LOL I love that idea! :> Vonder if my husband would go for it? LOL


----------



## Spooklights (Jul 4, 2006)

Dark Fanged Bat Lady said:


> LOL I love that idea! :> Vonder if my husband would go for it? LOL


I like it too. Hubby claims he already has arrangements made with the Disney folks to do what's needed.


----------



## Lazario (Jul 31, 2006)

Every woman and man who ever met it, wanted to be it.


----------



## palerider44magg (Jul 11, 2006)

here lies 
harry moore
6 shots from 
a 44
no less 
no moore


----------



## palerider44magg (Jul 11, 2006)

just remember 
its not the cough 
that carries 
you off
its the coffin 
they carries you off in


----------



## palerider44magg (Jul 11, 2006)

in the future all head sones well just say
............deleted..................


----------



## DeathTouch (Sep 6, 2005)

I just found a place that has talking tombstones.
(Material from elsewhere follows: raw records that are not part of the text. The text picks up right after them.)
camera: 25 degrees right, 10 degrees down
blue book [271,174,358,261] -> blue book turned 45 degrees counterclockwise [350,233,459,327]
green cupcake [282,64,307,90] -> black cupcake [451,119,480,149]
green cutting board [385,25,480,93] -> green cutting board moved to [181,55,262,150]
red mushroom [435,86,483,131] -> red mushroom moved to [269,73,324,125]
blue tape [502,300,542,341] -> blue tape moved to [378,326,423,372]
Now that is cool. I could record my voice now and when I pass on, you can hear my tombstone say when they pass by; "Greetings Kmart shopping. Welcome to my tombstone. Please pull up a seat and chat with me a while. I have nothing good to say, because I am dead. But, please have a seat and drink a beer for me. This is not a recording."


----------



## BloodyRose (Jul 10, 2006)

Mine will say...

Shhh I'm SLEEPING!


----------



## Dr Morbius (Sep 21, 2004)

I would record: "HELP!! Get me the **** OUTTA HERE! I can't BREATH!!!! Oh, GOD IT'S DARK down here!..HELP!!!!" In between and in the background would be thumping sounds and scratches on the casket lid.


----------



## Spooklights (Jul 4, 2006)

Dr Morbius said:


> I would record: "HELP!! Get me the **** OUTTA HERE! I can't BREATH!!!! Oh, GOD IT'S DARK down here!..HELP!!!!" In between and in the background would be thumping sounds and scratches on the casket lid.
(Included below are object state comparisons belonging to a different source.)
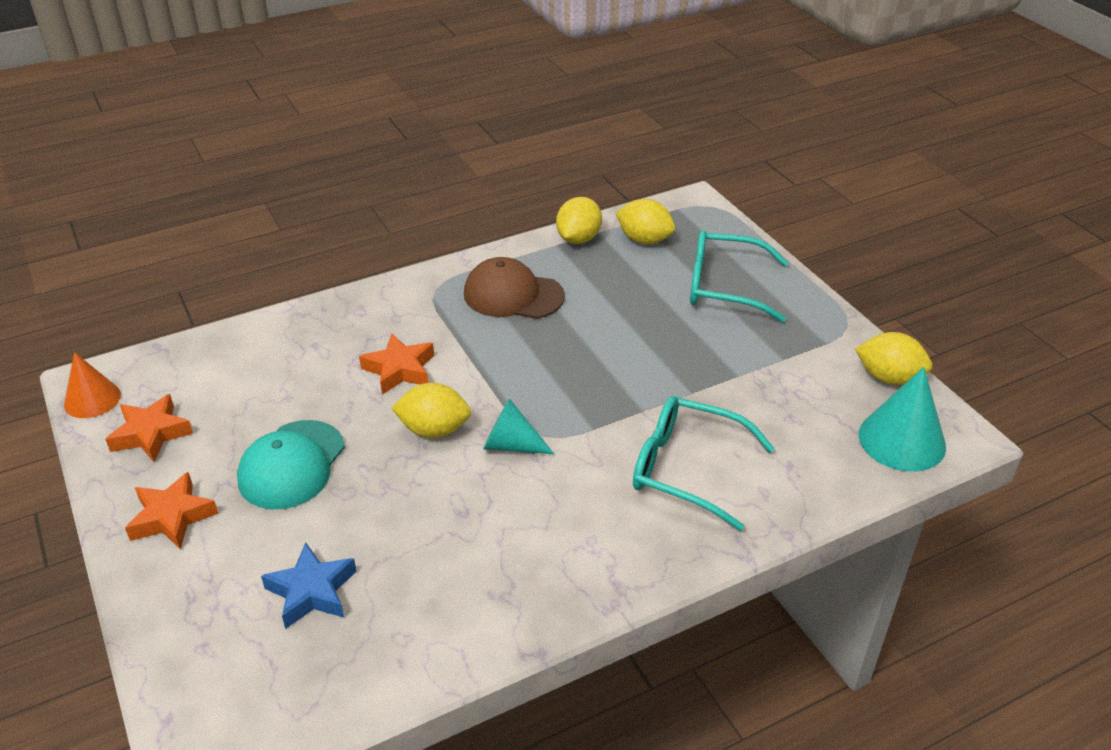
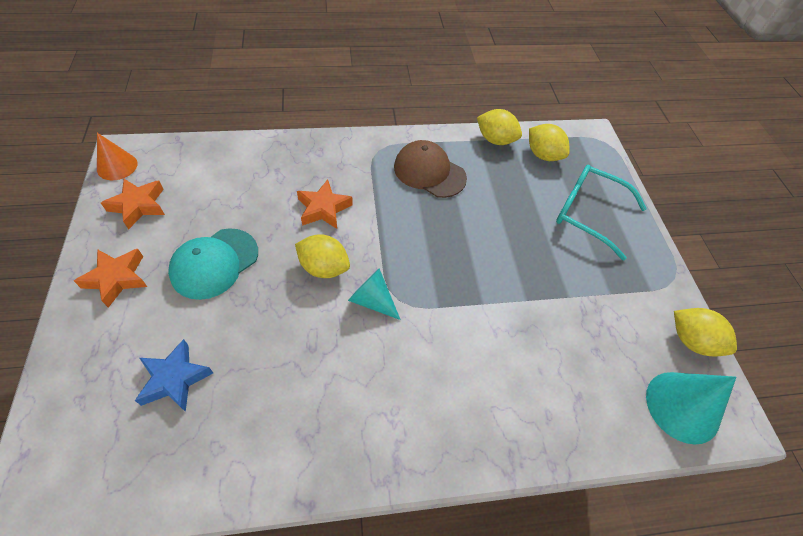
camera: 15 degrees right, 15 degrees up
yellow lemon [556,197,602,244] -> yellow lemon turned 75 degrees clockwise [477,109,522,145]
turquoise glasses [633,396,775,531] -> none

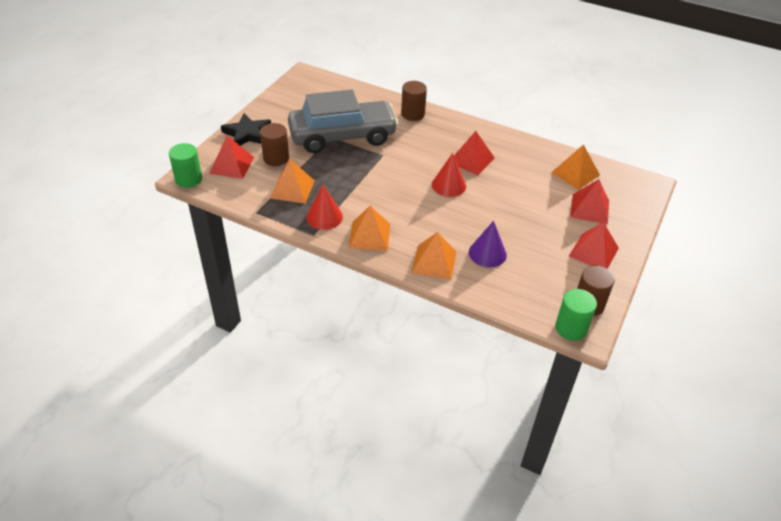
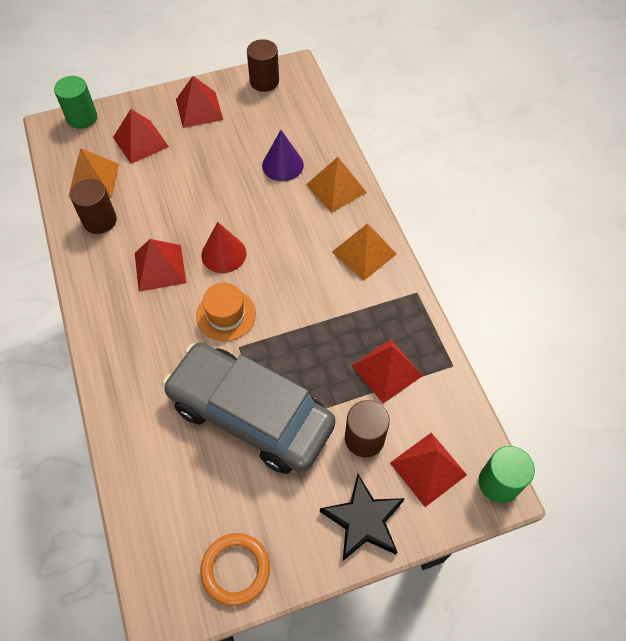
camera: 135 degrees left, 15 degrees up
orange pyramid [270,159,315,204] -> red pyramid [351,339,423,404]
red cone [306,185,343,230] -> none
brown cylinder [401,81,427,121] -> brown cylinder moved to [70,179,117,234]
green cylinder [555,289,597,341] -> green cylinder moved to [54,76,97,129]
none -> orange hat [196,283,256,341]
none -> orange ring [201,533,270,606]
Not sure about having it for a headstone, but it sounds like a great idea for a prop!


----------



## Dr Morbius (Sep 21, 2004)

Hmmm, now that you mention it, it would be a simple yet effective prop! I think I will do just that...Place a speaker/amp under a fake grave mound with head stone..thanks spooklights! I wonder if someone would call the cops! LOL!


----------



## Spooklights (Jul 4, 2006)

It would be even more fun if they did- Maybe you'd even get your haunt on the news! Then you could put "Famous Haunt Owner" on your tombstone.


----------



## BloodyRose (Jul 10, 2006)

Dr Morbius said:


> Hmmm, now that you mention it, it would be a simple yet effective prop! I think I will do just that...Place a speaker/amp under a fake grave mound with head stone..thanks spooklights! I wonder if someone would call the cops! LOL!


that would be funny stuff.

*cracks whip* get to work MR.!


----------



## claymud (Aug 21, 2005)

Since my parents seem dead set against me getting stuffed... go figure... I think it might say somthing like... thats is, your ass is haunted!


----------